Conclusion. La Chine est la puissance montante de la région, mais une puissance encore en construction et contestée. Ouverture : vers une bipolarité sino-américaine ou un Indo-Pacifique multipolaire ?
Critères de notation. Introduction et conclusion soignées (2 pts), problématique et plan cohérents (2 pts), arguments et exemples précis et localisés (4 pts), maîtrise du vocabulaire géopolitique et qualité de rédaction (2 pts).
Exercice 2 — Analyse de document — L'Inde et son autonomie stratégique
Corrigé — réponses attendues et méthode.
Q1 — Présentation (2 pts). Nature : déclaration politique d'un responsable gouvernemental (source primaire). Auteur : S. Jaishankar, ministre indien des Affaires étrangères, diplomate de carrière, porte-voix de la politique extérieure de Narendra Modi. Date : 2022, dans le contexte de la guerre en Ukraine, où l'Inde a refusé de condamner la Russie et a continué d'acheter son pétrole malgré les pressions occidentales.
Q2 — Autonomie stratégique (3 pts). Le texte est explicite : « nous ne sommes pas une puissance qui s'aligne », « nous achetons notre énergie où elle est la moins chère », « nos armes là où elles servent le mieux notre sécurité ». L'Inde revendique la liberté de ses choix, refusant tout bloc. C'est l'héritage direct du non-alignement de Nehru (Mouvement des non-alignés, 1961), actualisé : non plus une neutralité de principe, mais un « multi-alignement » pragmatique au service des intérêts nationaux.
Q3 — Entre les États-Unis et la Chine (3 pts). L'Inde se rapproche des États-Unis et de leurs alliés via le Quad (avec le Japon et l'Australie), notamment par méfiance envers la Chine — rivale frontalière depuis le conflit de 1962 et l'affrontement de Galwan (2020). Mais elle participe aussi aux BRICS et à l'OCS aux côtés de la Chine et de la Russie, et achète des armes russes (S-400). Elle dialogue donc avec tous sans se lier à personne : position singulière de pivot autonome dans un monde multipolaire.
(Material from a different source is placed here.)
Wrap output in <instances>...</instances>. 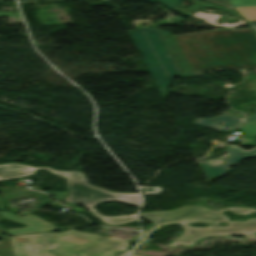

Q4 — Le « Sud global » (2 pts). En se posant en porte-parole du « Sud global », l'Inde affiche l'ambition de représenter et de fédérer les pays émergents et en développement, longtemps marginalisés dans la gouvernance mondiale (FMI, Conseil de sécurité). C'est une stratégie d'influence (leadership diplomatique, présidence du G20 en 2023) visant à faire de l'Inde un pôle à part entière de l'ordre international, distinct des deux superpuissances.